▸ **Collected data entries**:

++++

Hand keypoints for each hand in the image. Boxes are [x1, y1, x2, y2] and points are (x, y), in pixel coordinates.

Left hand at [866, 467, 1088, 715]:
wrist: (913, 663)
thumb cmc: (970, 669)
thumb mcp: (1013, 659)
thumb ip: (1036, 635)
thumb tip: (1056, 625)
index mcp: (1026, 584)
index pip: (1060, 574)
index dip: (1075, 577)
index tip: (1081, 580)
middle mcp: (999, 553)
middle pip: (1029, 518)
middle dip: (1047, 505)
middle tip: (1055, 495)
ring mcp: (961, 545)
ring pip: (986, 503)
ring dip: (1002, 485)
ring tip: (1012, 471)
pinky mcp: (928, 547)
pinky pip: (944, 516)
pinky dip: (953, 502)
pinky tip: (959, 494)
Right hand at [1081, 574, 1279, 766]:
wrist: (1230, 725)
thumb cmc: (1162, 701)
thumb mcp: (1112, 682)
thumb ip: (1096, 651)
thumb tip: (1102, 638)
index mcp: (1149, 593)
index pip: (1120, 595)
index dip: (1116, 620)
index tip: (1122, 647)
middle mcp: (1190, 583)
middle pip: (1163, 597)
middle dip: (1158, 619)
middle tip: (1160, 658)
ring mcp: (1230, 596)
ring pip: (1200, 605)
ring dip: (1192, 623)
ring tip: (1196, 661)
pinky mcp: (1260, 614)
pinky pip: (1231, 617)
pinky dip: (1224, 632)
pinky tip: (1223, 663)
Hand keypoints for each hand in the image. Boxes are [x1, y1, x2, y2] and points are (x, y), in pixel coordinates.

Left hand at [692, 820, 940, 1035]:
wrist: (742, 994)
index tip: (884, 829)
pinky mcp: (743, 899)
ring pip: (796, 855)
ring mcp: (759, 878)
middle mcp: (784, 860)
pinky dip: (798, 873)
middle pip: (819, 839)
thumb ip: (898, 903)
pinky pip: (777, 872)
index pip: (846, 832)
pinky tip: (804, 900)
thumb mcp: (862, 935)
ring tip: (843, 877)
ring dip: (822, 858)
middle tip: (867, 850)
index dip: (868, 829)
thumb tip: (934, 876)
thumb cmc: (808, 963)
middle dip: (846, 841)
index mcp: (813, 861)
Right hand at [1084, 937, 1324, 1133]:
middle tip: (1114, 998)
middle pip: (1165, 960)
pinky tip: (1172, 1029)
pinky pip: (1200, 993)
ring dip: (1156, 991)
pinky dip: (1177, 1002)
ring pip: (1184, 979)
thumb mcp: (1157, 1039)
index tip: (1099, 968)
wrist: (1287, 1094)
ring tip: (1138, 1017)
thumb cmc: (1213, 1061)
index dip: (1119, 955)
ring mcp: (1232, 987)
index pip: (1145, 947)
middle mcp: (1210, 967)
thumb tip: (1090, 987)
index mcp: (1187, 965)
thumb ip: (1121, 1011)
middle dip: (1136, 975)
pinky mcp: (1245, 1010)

++++

▸ **Task brief**: Please make an exact copy of the lines above from the line with "index tip: (884, 829)" through the line with "thumb mcp: (862, 935)", both ends included.

▸ **Answer section**:
index tip: (884, 829)
pinky mcp: (743, 899)
ring pip: (796, 855)
ring mcp: (759, 878)
middle mcp: (784, 860)
pinky dip: (798, 873)
middle pip: (819, 839)
thumb ip: (898, 903)
pinky pip: (777, 872)
index pip: (846, 832)
pinky tip: (804, 900)
thumb mcp: (862, 935)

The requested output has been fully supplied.